Para complicar ainda mais, as principais gangues de El Salvador – a Mara Salvatrucha (MS-13) e a Barrio 18 – estão se desmembrando. Além de lutarem entre si e com a polícia, enfrentam uma guerra civil interna. As gangues têm expurgado e punido “traidores” e “acaguetes”, de modo que o derramamento de sangue não dá sinais de irá cessar e está se espalhando para Honduras e Guatemala, com quem El Salvador faz fronteira. Para impedir que esses países percam o controle da situação, o Congresso dos EUA aprovou recentemente o aporte de US$ 750 milhões para o combate ao crime organizado, às gangues e à corrupção que assombram a América Central.

Esta não é a primeira crise humanitária em El Salvador, mas pode ser a mais grave. Segundo a Comissão de Verdade e Reconciliação, aproximadamente 75 mil pessoas foram assassinadas durante a guerra civil, entre 1981 e 1989. Isso equivale a 113 mortes em conflito a cada 100 mil pessoas, o que significa que, hoje, El Salvador é mais violento do que nos piores anos de um dos conflitos mais sangrentos da América Latina.

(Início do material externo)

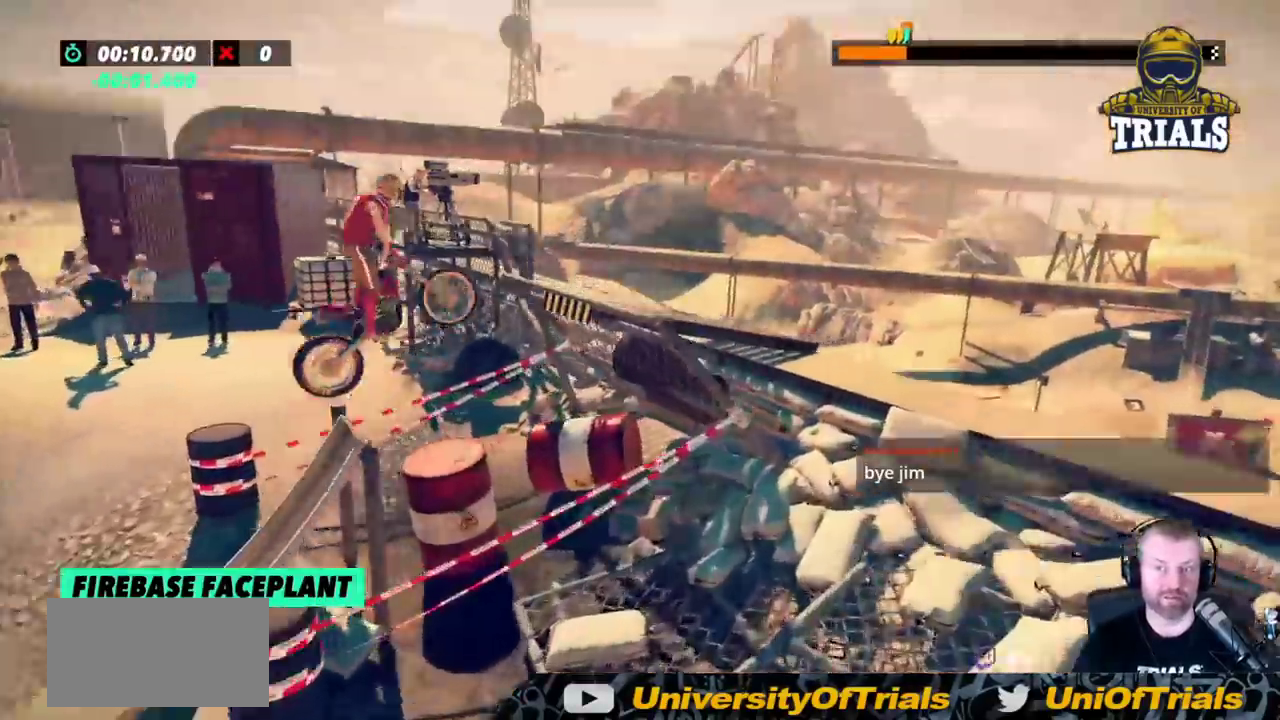
{"buttons": ["L2"], "left_stick": "right", "events": [[250, "left_stick", "right"]]}
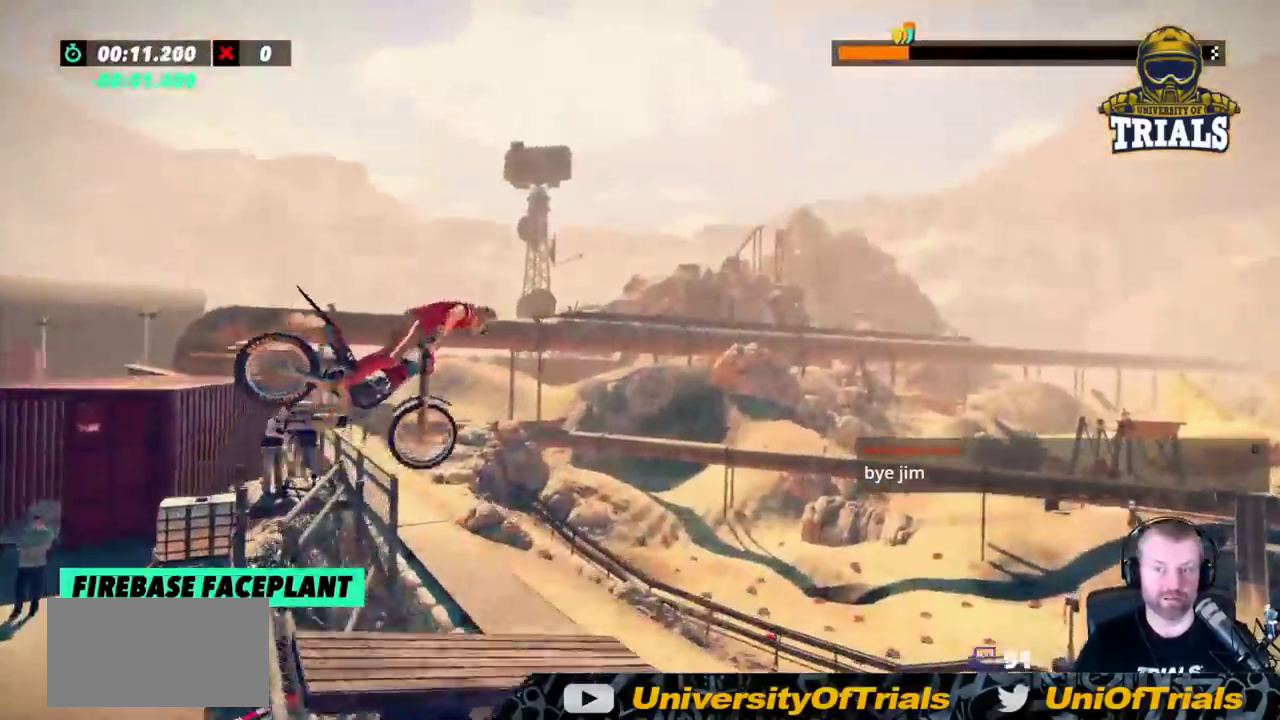
{"buttons": ["L2"], "left_stick": "left", "events": [[200, "left_stick", "center"], [317, "left_stick", "left"]]}
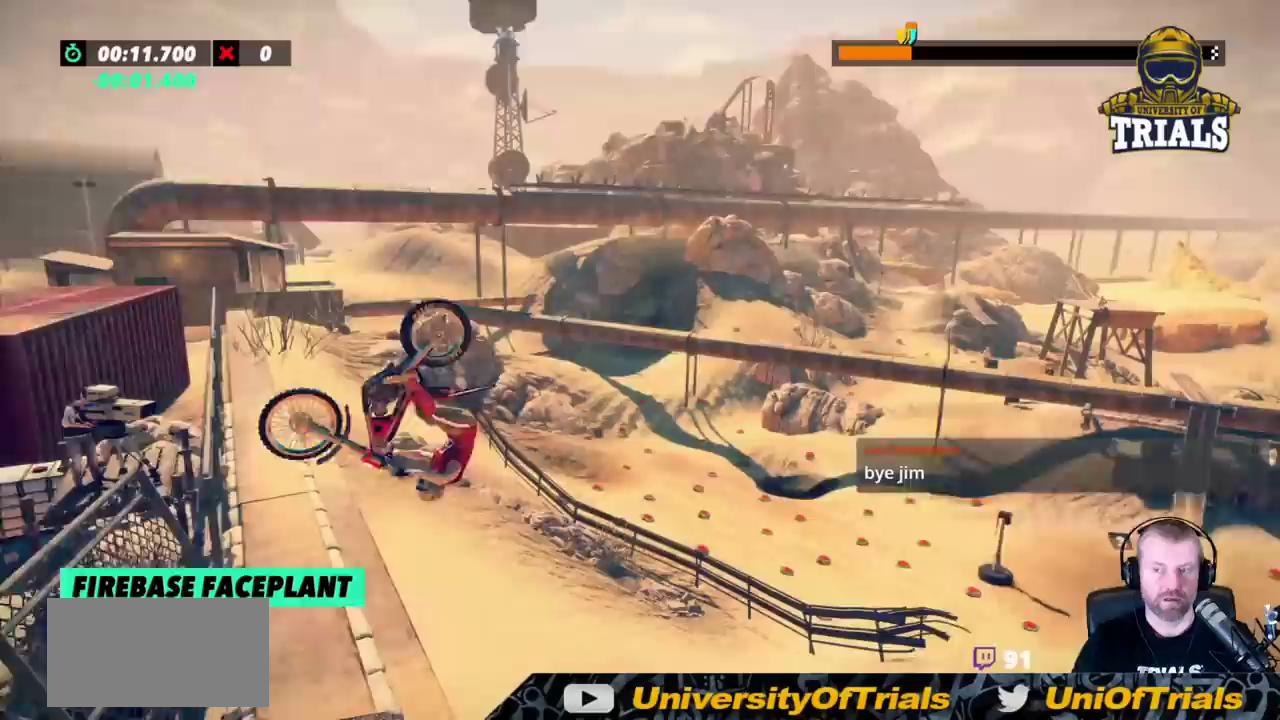
{"buttons": ["L2"], "left_stick": "center", "events": [[17, "left_stick", "center"]]}
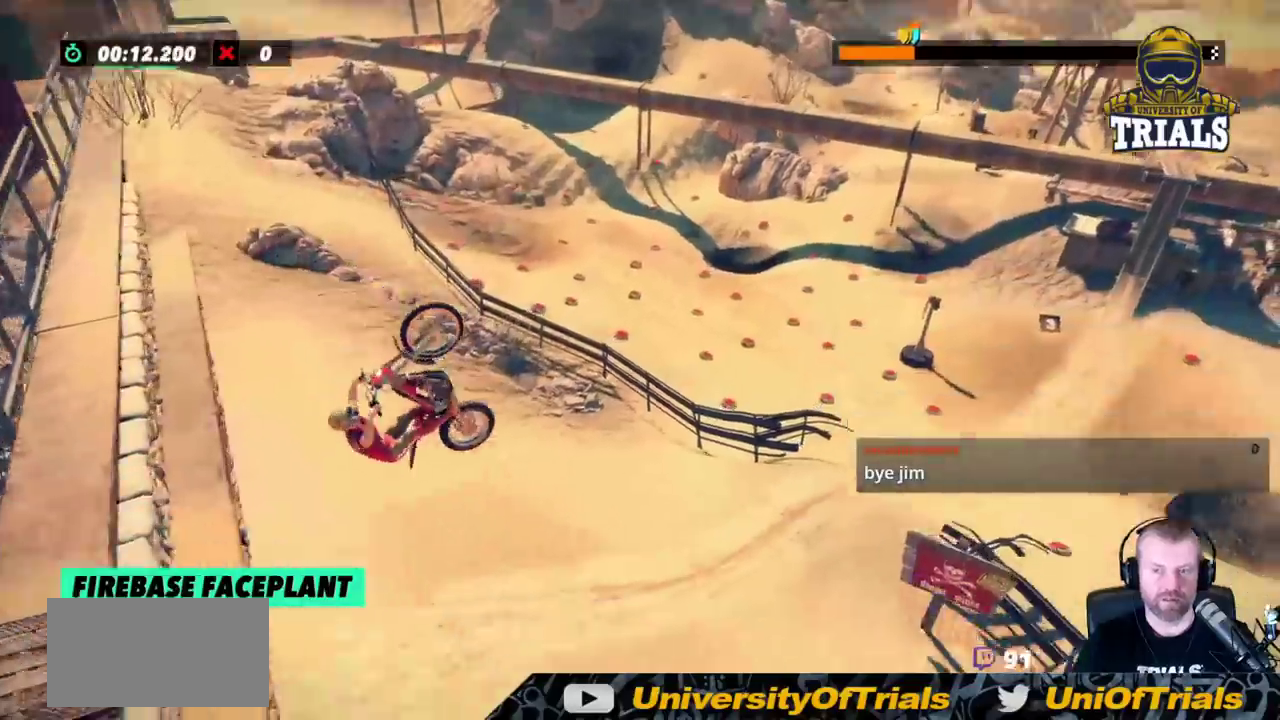
{"buttons": ["R2"], "left_stick": "right", "events": [[50, "left_stick", "left"], [217, "left_stick", "center"], [317, "left_stick", "left"], [433, "R2", "down"], [450, "left_stick", "right"], [467, "L2", "up"]]}
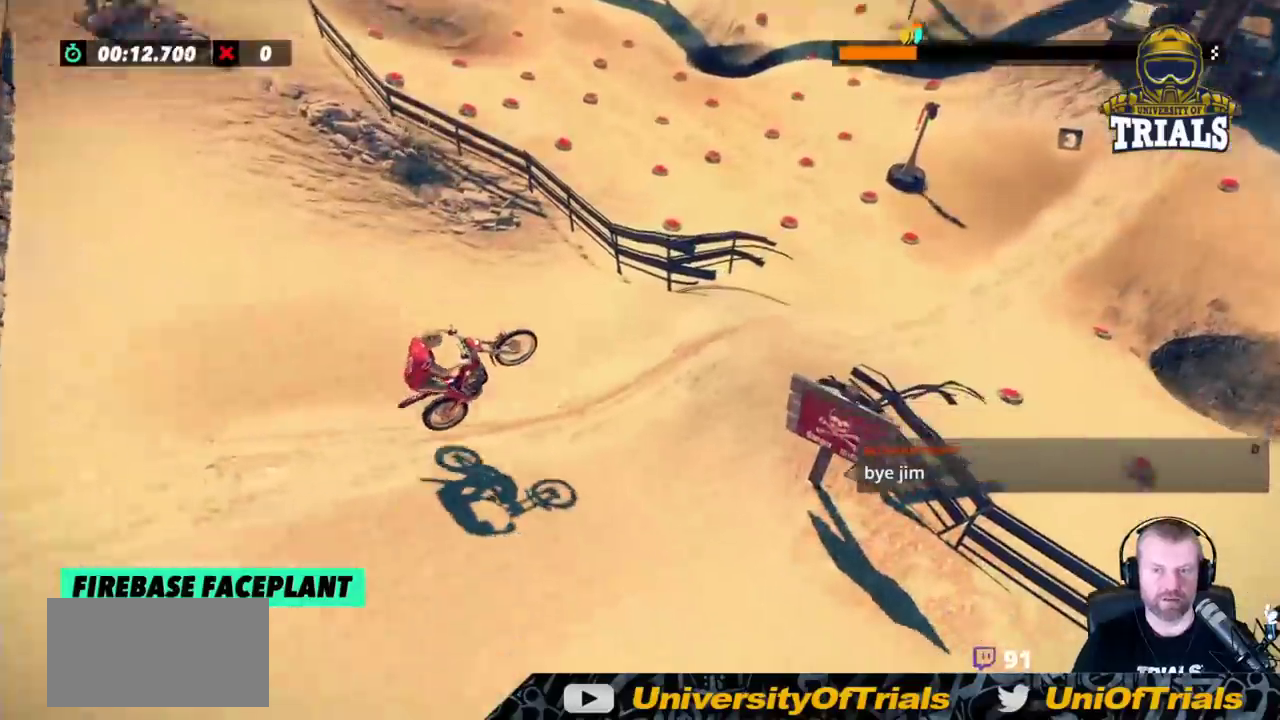
{"buttons": [], "left_stick": "right", "events": [[350, "R2", "up"]]}
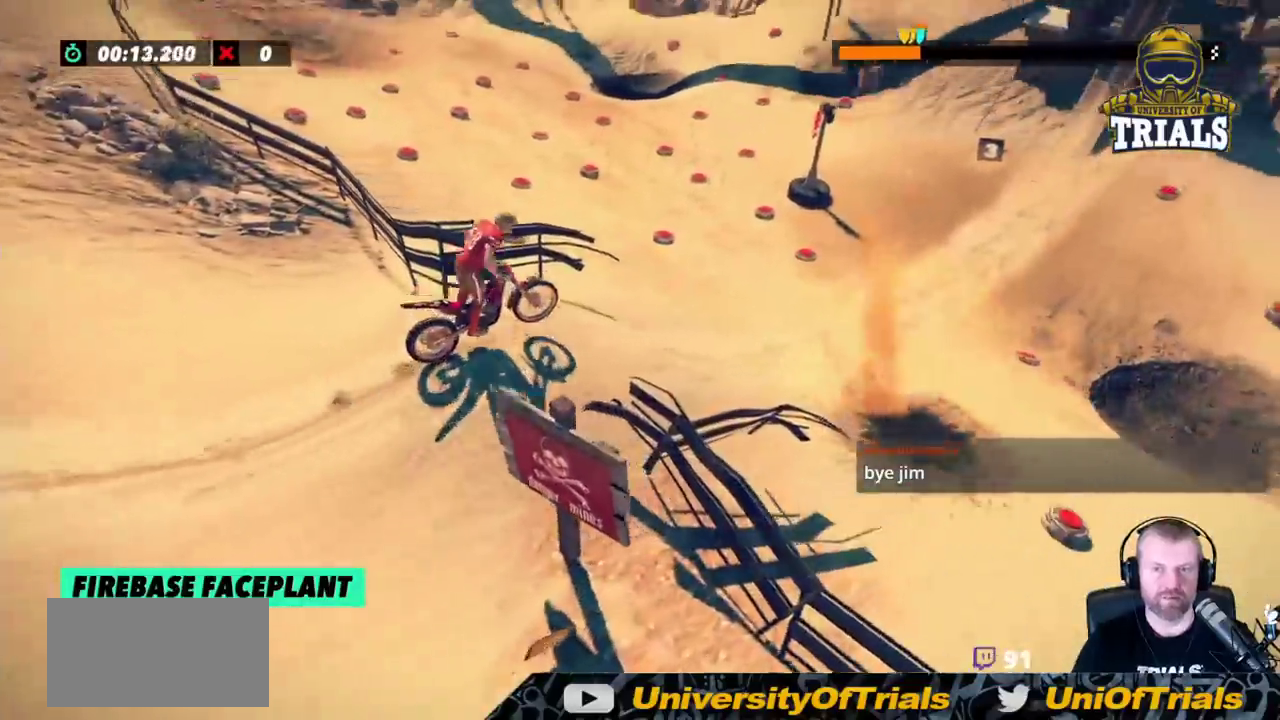
{"buttons": [], "left_stick": "left", "events": [[217, "left_stick", "left"]]}
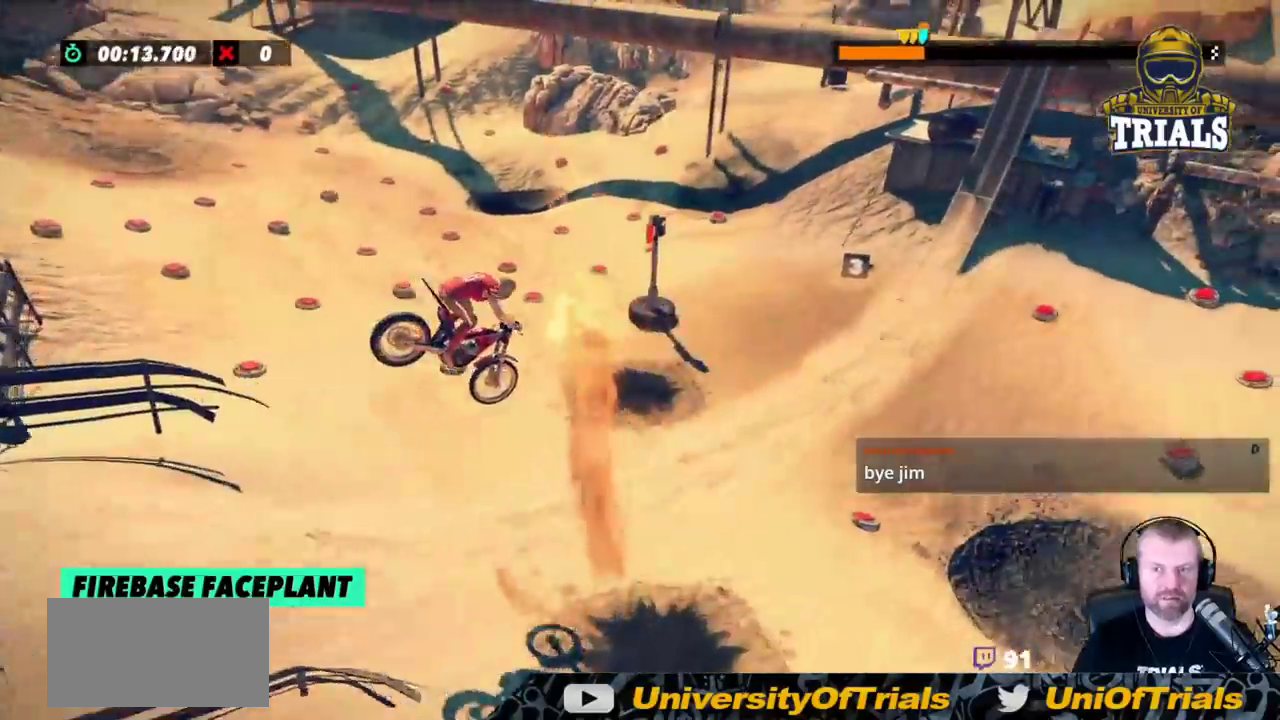
{"buttons": [], "left_stick": "right", "events": [[317, "left_stick", "center"], [367, "left_stick", "right"]]}
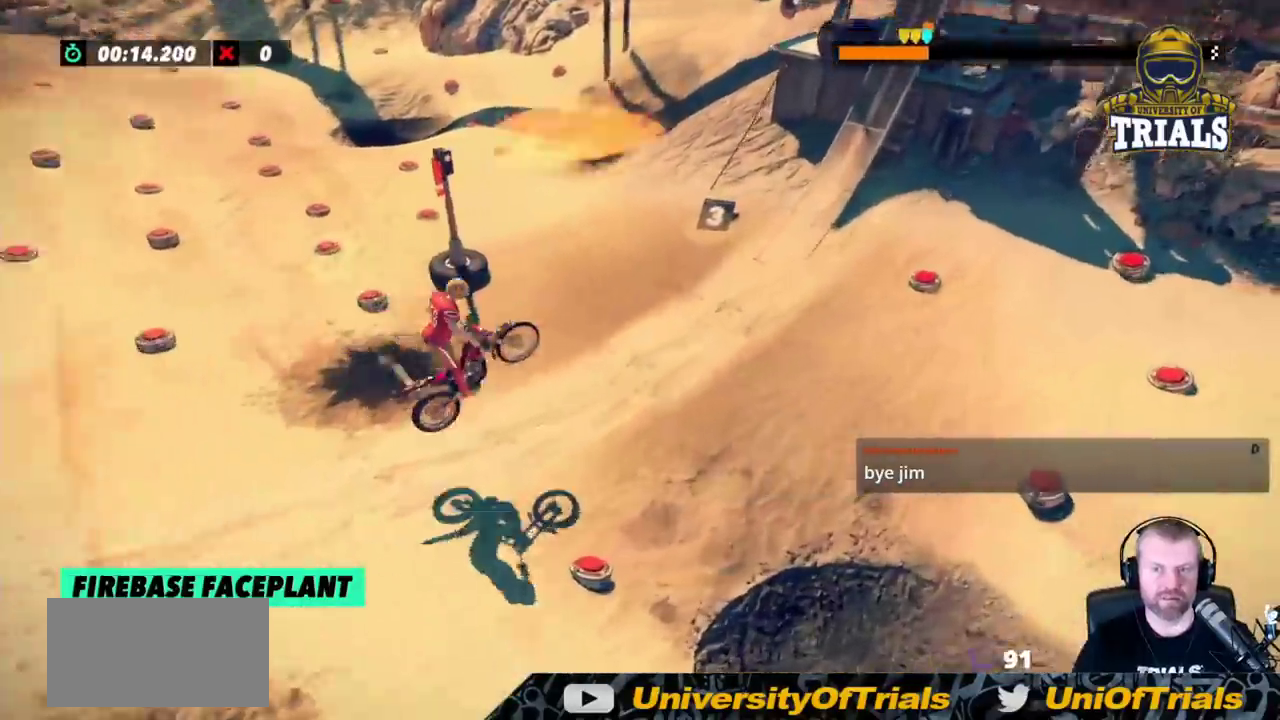
{"buttons": ["R2"], "left_stick": "center", "events": [[50, "R2", "down"], [167, "left_stick", "center"]]}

Embora urgente, o controle dos homicídios em El Salvador requer mais do que policiais bem treinados e melhores condições carcerárias. Também é preciso implementar medidas preventivas para reduzir a desestruturação familiar e proteger os membros mais vulneráveis da sociedade. A elite do país deve evitar a tentação de impor penalidades ainda mais rigorosas e jogar mais pessoas nas prisões. Para reduzir a criminalidade, deve-se melhorar a vida e as oportunidades das famílias trabalhadoras e dos jovens desassistidos.

Doadores internacionais poderiam trabalhar junto às autoridades salvadorenhas para investir seriamente nas cidades mais atingidas e nas populações mais vulneráveis.

A Fundasal, uma fundação localizada na capital, oferece crédito para famílias chefiadas por mulheres, reforma dos centros comunitários e melhorias nas favelas, em parceria com autoridades locais e moradores. A instituição parece estar fazendo diferença: as famílias que recebem ajuda financeira com fins específicos relatam níveis mais baixos de vitimização. Outro programa lançado recentemente, El Salvador Seguro, é dedicado ao fortalecimento do estado de direito, reabilitando jovens infratores e protegendo vítimas em 50 municípios.

Mas essas soluções são complementares e feitas em baixa escala. Em última análise, a única forma segura de reduzir os homicídios em El Salvador – ou em qualquer lugar da América Latina – é pôr fim à guerra contra as drogas. Embora o modelo proibicionista conte com o apoio da elite conservadora do país, ele causa mais males do que benefícios. Sem regulamentação, controle e aplicação da lei, as violentas gangues vão continuar a dominar o tráfico de drogas ilegais. Políticas elaboradas para lidar com as drogas em El Salvador e nos EUA podem ser responsáveis pela diferença entre a vida e a morte.

Robert Muggah é diretor de pesquisa do Instituto Igarapé e da SecDev Foundation, além de ser consultor da Comissão Global de Políticas Sobre Drogas.